## ESTRATTO
-- -- --

La guerra in Ucraina è da anni in una fase di attrito. La fallita controffensiva di Kiev del 2023, che nelle speranze di Zelensky avrebbe dovuto espellere le truppe russe da buona parte del paese, ha chiuso la fase degli sfondamenti. Le forze russe hanno cominciato una lenta avanzata su tutto il fronte, a prezzo di centinaia di migliaia di morti. Nel 2026 la situazione è cambiata: le truppe di Mosca continuano ad avanzare, sebbene a ritmi ancora più lenti, nella regione di Donetsk, mentre sugli altri fronti l’esercito ucraino ha ripreso buona parte del terreno perso dal tardo 2025 in poi.
L’importanza strategica della campagna di bombardamento russa è quindi cresciuta. Mosca ha ulteriormente aumentato le sue capacità produttive di droni e missili e introdotto nuovi velivoli senza pilota a reazione, più veloci e letali. Nel frattempo, l’ormai cronica carenza ucraina di intercettori significa che i missili balistici russi centrano i loro obiettivi in numeri sempre maggiori. Con l’aumentare dei bombardamenti russi, la linea che separa un obiettivo militare ucraino da uno civile si è ulteriormente assottigliata. Non perché il diritto umanitario sia vago: un bersaglio è legittimo solo se contribuisce all’azione militare e la sua distruzione offre un vantaggio militare. Il problema è che una guerra moderna attraversa reti elettriche, infrastrutture energetiche, depositi, ferrovie, magazzini e porti.

La nuova campagna russa contro i distributori ucraini è emblematica di questa l’ambiguità. Dall’inizio dell’estate Mosca ne ha colpiti centinaia. È facile sostenere che il carburante abbia valore militare, ma una stazione aperta al pubblico non è per questo assimilabile a un deposito militare – perché resta innanzitutto un’infrastruttura civile. In Ucraina, poi, i distributori sono molto più che pompe di benzina. Con lo spazio aereo chiuso dal 2022 e milioni di persone costrette a spostarsi su strada, sono diventati nodi della vita quotidiana: negozi, bar, ristoranti, luoghi dove ricaricare un telefono durante un blackout, incontrarsi, distribuire aiuti o prendere un caffè.

-- -- --

## DATI FORNITI
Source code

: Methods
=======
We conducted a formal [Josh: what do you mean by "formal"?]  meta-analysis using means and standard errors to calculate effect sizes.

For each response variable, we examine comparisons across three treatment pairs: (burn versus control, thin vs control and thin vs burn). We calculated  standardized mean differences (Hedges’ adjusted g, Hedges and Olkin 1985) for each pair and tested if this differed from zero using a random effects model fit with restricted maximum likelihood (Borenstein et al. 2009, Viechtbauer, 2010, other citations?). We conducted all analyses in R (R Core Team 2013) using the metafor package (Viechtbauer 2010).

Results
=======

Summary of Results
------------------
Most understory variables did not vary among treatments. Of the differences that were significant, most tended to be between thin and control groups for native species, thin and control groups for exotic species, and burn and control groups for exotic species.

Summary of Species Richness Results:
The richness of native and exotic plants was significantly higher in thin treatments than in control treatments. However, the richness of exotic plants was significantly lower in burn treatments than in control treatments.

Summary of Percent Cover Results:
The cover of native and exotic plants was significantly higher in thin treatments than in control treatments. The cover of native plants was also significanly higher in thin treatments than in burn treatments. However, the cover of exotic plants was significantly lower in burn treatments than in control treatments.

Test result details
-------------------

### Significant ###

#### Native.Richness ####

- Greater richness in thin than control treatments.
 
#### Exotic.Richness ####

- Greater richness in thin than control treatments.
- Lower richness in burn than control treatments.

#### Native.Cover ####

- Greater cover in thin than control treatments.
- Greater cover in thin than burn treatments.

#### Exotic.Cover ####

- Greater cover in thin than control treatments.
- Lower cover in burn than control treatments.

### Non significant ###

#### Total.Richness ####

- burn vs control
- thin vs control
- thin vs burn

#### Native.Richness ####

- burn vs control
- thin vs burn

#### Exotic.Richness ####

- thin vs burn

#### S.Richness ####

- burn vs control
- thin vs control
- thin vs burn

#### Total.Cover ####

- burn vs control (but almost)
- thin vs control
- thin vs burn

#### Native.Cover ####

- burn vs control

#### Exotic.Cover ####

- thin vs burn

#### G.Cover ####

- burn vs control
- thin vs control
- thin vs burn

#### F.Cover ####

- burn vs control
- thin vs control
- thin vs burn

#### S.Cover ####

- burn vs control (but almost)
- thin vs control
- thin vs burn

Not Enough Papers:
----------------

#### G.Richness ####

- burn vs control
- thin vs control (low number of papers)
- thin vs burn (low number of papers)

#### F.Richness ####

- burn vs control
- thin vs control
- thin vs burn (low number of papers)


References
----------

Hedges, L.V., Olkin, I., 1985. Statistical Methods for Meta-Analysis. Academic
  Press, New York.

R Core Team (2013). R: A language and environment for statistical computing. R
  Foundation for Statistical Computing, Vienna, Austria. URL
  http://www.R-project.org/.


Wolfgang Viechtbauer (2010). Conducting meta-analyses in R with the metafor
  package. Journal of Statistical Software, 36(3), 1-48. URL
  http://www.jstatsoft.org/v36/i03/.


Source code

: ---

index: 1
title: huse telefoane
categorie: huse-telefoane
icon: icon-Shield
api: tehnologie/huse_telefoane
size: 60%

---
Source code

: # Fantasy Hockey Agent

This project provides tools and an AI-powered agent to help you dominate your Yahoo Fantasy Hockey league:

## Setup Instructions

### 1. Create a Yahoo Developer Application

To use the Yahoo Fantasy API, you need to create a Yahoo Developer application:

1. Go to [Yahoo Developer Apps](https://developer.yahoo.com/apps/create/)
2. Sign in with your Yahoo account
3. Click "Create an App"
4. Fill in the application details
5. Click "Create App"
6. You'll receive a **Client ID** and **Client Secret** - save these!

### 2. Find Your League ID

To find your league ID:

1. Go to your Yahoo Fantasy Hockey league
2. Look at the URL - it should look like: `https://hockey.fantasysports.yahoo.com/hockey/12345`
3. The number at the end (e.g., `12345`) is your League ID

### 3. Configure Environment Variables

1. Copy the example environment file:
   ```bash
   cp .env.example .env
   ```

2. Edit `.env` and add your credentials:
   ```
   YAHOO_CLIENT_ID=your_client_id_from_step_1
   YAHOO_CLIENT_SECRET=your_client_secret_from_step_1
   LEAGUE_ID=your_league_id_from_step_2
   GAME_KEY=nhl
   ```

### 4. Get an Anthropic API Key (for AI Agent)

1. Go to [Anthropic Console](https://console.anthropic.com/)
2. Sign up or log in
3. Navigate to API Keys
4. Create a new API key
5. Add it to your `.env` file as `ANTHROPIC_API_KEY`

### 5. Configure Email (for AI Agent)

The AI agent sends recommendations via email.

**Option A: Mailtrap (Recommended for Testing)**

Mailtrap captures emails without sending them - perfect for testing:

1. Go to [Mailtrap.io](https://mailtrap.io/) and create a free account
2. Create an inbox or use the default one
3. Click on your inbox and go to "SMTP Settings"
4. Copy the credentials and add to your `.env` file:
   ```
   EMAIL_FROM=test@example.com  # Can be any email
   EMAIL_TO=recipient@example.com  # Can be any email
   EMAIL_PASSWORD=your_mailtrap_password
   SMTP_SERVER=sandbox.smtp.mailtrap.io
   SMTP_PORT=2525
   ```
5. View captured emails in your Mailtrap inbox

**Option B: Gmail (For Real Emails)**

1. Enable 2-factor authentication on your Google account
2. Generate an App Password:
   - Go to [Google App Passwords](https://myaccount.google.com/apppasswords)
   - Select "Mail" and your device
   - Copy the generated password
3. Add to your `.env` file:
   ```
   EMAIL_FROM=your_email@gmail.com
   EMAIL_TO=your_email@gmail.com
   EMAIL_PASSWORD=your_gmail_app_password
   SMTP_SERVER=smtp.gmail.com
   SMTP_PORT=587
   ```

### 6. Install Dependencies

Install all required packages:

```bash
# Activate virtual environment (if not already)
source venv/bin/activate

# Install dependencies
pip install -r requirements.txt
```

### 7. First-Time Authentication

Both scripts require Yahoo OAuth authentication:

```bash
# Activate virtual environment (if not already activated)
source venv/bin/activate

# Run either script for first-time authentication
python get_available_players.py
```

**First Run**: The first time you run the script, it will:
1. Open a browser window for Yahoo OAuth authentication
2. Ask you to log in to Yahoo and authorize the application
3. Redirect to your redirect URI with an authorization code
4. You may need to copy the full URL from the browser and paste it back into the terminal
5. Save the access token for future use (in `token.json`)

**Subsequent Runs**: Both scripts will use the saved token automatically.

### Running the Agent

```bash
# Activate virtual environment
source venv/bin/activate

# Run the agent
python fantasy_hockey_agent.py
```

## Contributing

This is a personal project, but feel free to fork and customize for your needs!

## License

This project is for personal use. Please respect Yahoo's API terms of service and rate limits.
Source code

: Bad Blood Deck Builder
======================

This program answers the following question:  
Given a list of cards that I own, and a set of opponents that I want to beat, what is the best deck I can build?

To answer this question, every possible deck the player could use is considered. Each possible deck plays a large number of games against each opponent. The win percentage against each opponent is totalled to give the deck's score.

-- -- --

## COMPITO
Ricopia dall'estratto il passaggio da "La nuova campagna" a "prendere un caffè.", senza alcuna modifica.

## RISPOSTA
La nuova campagna russa contro i distributori ucraini è emblematica di questa l’ambiguità. Dall’inizio dell’estate Mosca ne ha colpiti centinaia. È facile sostenere che il carburante abbia valore militare, ma una stazione aperta al pubblico non è per questo assimilabile a un deposito militare – perché resta innanzitutto un’infrastruttura civile. In Ucraina, poi, i distributori sono molto più che pompe di benzina. Con lo spazio aereo chiuso dal 2022 e milioni di persone costrette a spostarsi su strada, sono diventati nodi della vita quotidiana: negozi, bar, ristoranti, luoghi dove ricaricare un telefono durante un blackout, incontrarsi, distribuire aiuti o prendere un caffè.